Thirty-two percent of 135 Blacks compared to just 15 percent of 234 Whites killed by police were unarmed, showing Blacks were more than twice as likely to be killed than Whites in this circumstance as of June, the report said.

“Black folks like me have known for a long time that the police do not always represent safety for us and that an encounter could be deadly,” said Brittany Packnett to The Guardian. “But having these statistics that add to our personal stories should continue to move everyone towards wanting to (have) a part in correcting this.” Ms. Packnett is a member of President Barack Obama’s taskforce on 21st century policing and a founder of the Campaign Zero movement dedicated to eradicating police violence in America.

Some local leaders working with the community in the streets are calling for the federal government to place the Minneapolis police department in receivership, in fulfillment of a past agreement they say was reneged on.

“They should have been put in receivership a long time ago; this stuff has been going on forever and a day,” said Rev. Jerry McAfee, pastor of New Salem Missionary Baptist Church, where organizing meetings were held. “What we have been trying to do … with some of the brothers from the (Nation of Islam) and brothers from the block is deal with the violence ourselves,” said Rev. McAfee. If “some of the stuff we do to ourselves” can be handled within “that ought to diminish their desire to come in and do stuff in our community,” he said.

What needs to be understood is, it’s not about whether Mr. Clark committed a crime or if he was handcuffed or not when shot, said Mr. Moss. It’s battling the actions of White supremacy “to lynch our people as … judge and jury and executioner,” he said. “We’re not fooled that the new rope is a gun.”

“We already won the victory of making them tell us who the officers were. We found out that these are lateral officers,” said Mr. Moss. The two officers involved were part of a “lateral system” where cops get moved to other precincts even in other states when caught in wrongdoing or corruption, he charged.

“Both of these guys were pushed from somewhere else—one as far as San Francisco and both of them have pasts … of doing something to people on the street,” Mr. Moss added.

Mr.
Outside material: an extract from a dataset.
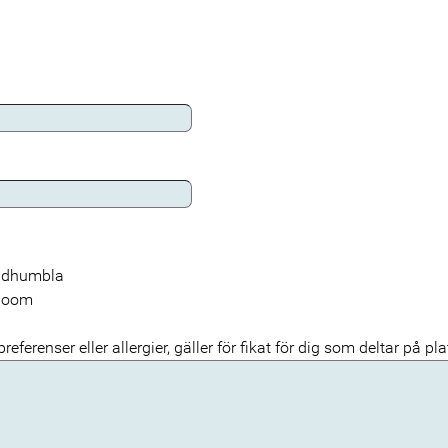
Audhumbla
 Zoom
eferenser eller allergier, gäller för fikat för dig som deltar på pla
Clark’s killing is part of a bigger problem of American racism where the victim gets criminalized, he continued.

Mr. Moss blasted attempts to expose past juvenile records of Mr. Clark as hypocritical in a country guilty of both domestic and international crimes.

“We’re not hung up about the crime … that you keep giving his record. We’re hung up that you never give the record of the United States of America towards people of color. You want to give his record of what he did as a child. What about your record of what you did to the Red man, the Black man, the world, all people of different colors and different religions?” he asked. “You got a record, let’s expose yours.”